Pourquoi l’invention autochtone n’est-elle pas au nombre des épreuves olympiques ?
Du ski au Québec, on ne parla longtemps que fort peu. Pour se déplacer l’hiver, pour s’amuser, pour compétitionner, il y avait d’abord et surtout cette invention autochtone qu’est la raquette, un sport qui aurait bien pu faire partie des épreuves olympiques. Pourquoi ne figure-t-il pas dans la liste des épreuves des Jeux d’hiver ?
Au pays des érables, l’enthousiasme à l’égard du ski est tardif. Il s’agit d’un phénomène d’importation européenne.
En 1879, un certain Monsieur Birch, un Norvégien, attache ses pieds à de longues planches. Ainsi chaussé, cet homme dont nous ignorons à peu près tout entreprend en solitaire une expédition depuis Montréal pour rallier Québec. Monsieur Birch fut le premier skieur observé au Canada. Curieux, sceptiques, narquois, les journalistes rapportent alors son exploit.
Sport aristocratique
Au cours des années qui suivirent, le Montreal Daily
Star parla notamment de ce nouveau sport qui faisait fureur en Norvège. Entre le ski alpin et le ski de fond, il n’y aura pas tout de suite de distinction ferme.
Un groupe de professeurs de l’Université McGill créera la première sortie à ski au pays. Mais tout compte fait, la pratique du ski reste marginale par rapport à la pratique de la raquette, structurée dans de grands clubs répartis sur tout le territoire. Le ski s’apparente aux loisirs discrets d’une certaine aristocratie.
Dans le monde nordique, au début du XXe siècle, la raquette est connue.
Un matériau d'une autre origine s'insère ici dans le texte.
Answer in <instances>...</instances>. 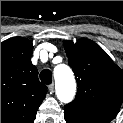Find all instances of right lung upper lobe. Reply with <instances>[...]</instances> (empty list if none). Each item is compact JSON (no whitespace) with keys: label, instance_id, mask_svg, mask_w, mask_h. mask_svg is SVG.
<instances>
[{"label":"right lung upper lobe","instance_id":"1","mask_svg":"<svg viewBox=\"0 0 123 123\" xmlns=\"http://www.w3.org/2000/svg\"><path fill=\"white\" fill-rule=\"evenodd\" d=\"M32 51V42L23 37L1 43V123H33L45 98Z\"/></svg>","mask_w":123,"mask_h":123}]
</instances>
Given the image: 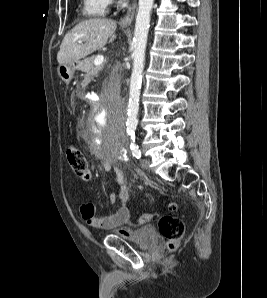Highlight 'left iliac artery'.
<instances>
[{"label":"left iliac artery","mask_w":267,"mask_h":298,"mask_svg":"<svg viewBox=\"0 0 267 298\" xmlns=\"http://www.w3.org/2000/svg\"><path fill=\"white\" fill-rule=\"evenodd\" d=\"M130 148L132 150V155L135 158L140 159L141 158V151L139 149V146L136 144L135 136L134 135L131 136Z\"/></svg>","instance_id":"1"}]
</instances>
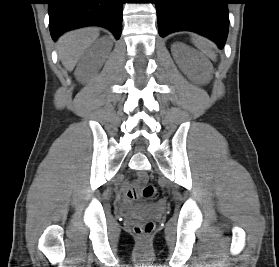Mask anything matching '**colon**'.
Returning a JSON list of instances; mask_svg holds the SVG:
<instances>
[{
  "instance_id": "5ec220e1",
  "label": "colon",
  "mask_w": 279,
  "mask_h": 267,
  "mask_svg": "<svg viewBox=\"0 0 279 267\" xmlns=\"http://www.w3.org/2000/svg\"><path fill=\"white\" fill-rule=\"evenodd\" d=\"M147 181L146 174H140L137 180V184H145ZM133 192H137L134 190ZM142 196L148 200H155L158 197L157 189L152 185H144L142 188ZM154 229V223L152 221H145L135 225L134 231L136 235L140 238H147L151 235Z\"/></svg>"
}]
</instances>
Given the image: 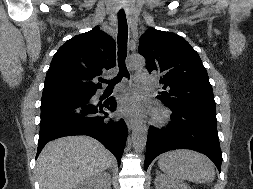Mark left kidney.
Listing matches in <instances>:
<instances>
[{
  "label": "left kidney",
  "instance_id": "1",
  "mask_svg": "<svg viewBox=\"0 0 253 189\" xmlns=\"http://www.w3.org/2000/svg\"><path fill=\"white\" fill-rule=\"evenodd\" d=\"M156 189H191L187 183L159 174L155 179Z\"/></svg>",
  "mask_w": 253,
  "mask_h": 189
}]
</instances>
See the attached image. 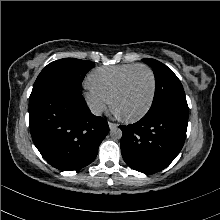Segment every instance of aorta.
Here are the masks:
<instances>
[{
	"mask_svg": "<svg viewBox=\"0 0 220 220\" xmlns=\"http://www.w3.org/2000/svg\"><path fill=\"white\" fill-rule=\"evenodd\" d=\"M110 136L113 138V139H121L122 137V130L118 127H114L110 130Z\"/></svg>",
	"mask_w": 220,
	"mask_h": 220,
	"instance_id": "obj_1",
	"label": "aorta"
}]
</instances>
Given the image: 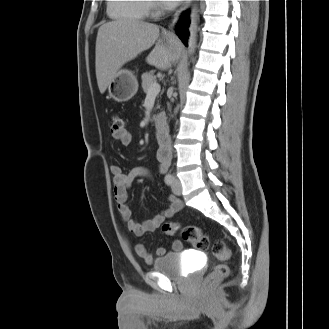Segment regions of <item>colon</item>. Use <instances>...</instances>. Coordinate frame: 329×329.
Returning <instances> with one entry per match:
<instances>
[{
	"instance_id": "obj_1",
	"label": "colon",
	"mask_w": 329,
	"mask_h": 329,
	"mask_svg": "<svg viewBox=\"0 0 329 329\" xmlns=\"http://www.w3.org/2000/svg\"><path fill=\"white\" fill-rule=\"evenodd\" d=\"M126 119L120 114L114 113L111 115V132L114 136H119L126 130ZM181 229L182 238L200 249H207L210 245V240L203 230L195 225H187L181 228L176 222H166L162 225V232L165 235L173 236ZM213 254L223 261L214 266L213 270L207 275L205 283L213 285L225 279L229 274V267L224 261L230 257V251L225 243L221 240L216 241L212 248Z\"/></svg>"
}]
</instances>
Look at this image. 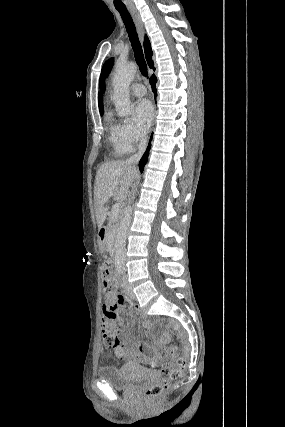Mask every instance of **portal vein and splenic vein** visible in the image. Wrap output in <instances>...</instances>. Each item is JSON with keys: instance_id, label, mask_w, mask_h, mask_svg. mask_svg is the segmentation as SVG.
<instances>
[{"instance_id": "1", "label": "portal vein and splenic vein", "mask_w": 285, "mask_h": 427, "mask_svg": "<svg viewBox=\"0 0 285 427\" xmlns=\"http://www.w3.org/2000/svg\"><path fill=\"white\" fill-rule=\"evenodd\" d=\"M110 194L112 195L113 193H112V190H110ZM119 211H120V204L119 203H116L114 206H113V208H112V216L114 217V218H116L117 216H118V214H119Z\"/></svg>"}]
</instances>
En Amérique du Nord, elle est l’objet d’épreuves sportives de haut niveau. Le grand champion de ces compétitions est souvent Édouard Fabre, né en 1888, qui s’illustre entre autres dans les courses à étapes entre Québec et Montréal.
La belle saison revenue, ce Montréalais brille dans les épreuves de course à pied de longue distance. En 1911, il participe au marathon de Boston, alors la plus importante épreuve du genre en Amérique. Il y termine troisième. Fabre va se qualifier pour les Olympiques de Stockholm en 1912. Blessé, il y termine onzième. Mais sa gloire, il la tient surtout de ses exploits en raquette.
Pourquoi la raquette n’estelle pas un sport olympique au même titre que le ski? Le choix des sports olympiques ne tombe pas du ciel. La perspective qui préside à la création des Jeux modernes — on l’oublie souvent — est largement eurocentrée.
Le baron de Coubertin et cette aristocratie à laquelle il appartient voient leur attention tournée essentiellement vers les sports venus des Alpes et de la Scandinavie. Dans ce cadre qui n’est pas neutre, le ski apparaît tel un marqueur de distinction sociale: ici comme ailleurs, ses premiers adeptes sont des gens issus de milieux aisés qui ont les moyens de s’offrir de tels loisirs en marge des habitudes populaires.
Les compétitions de raquette de l’Amérique resteront donc épuisantes, mais seront boudées par l’olympisme.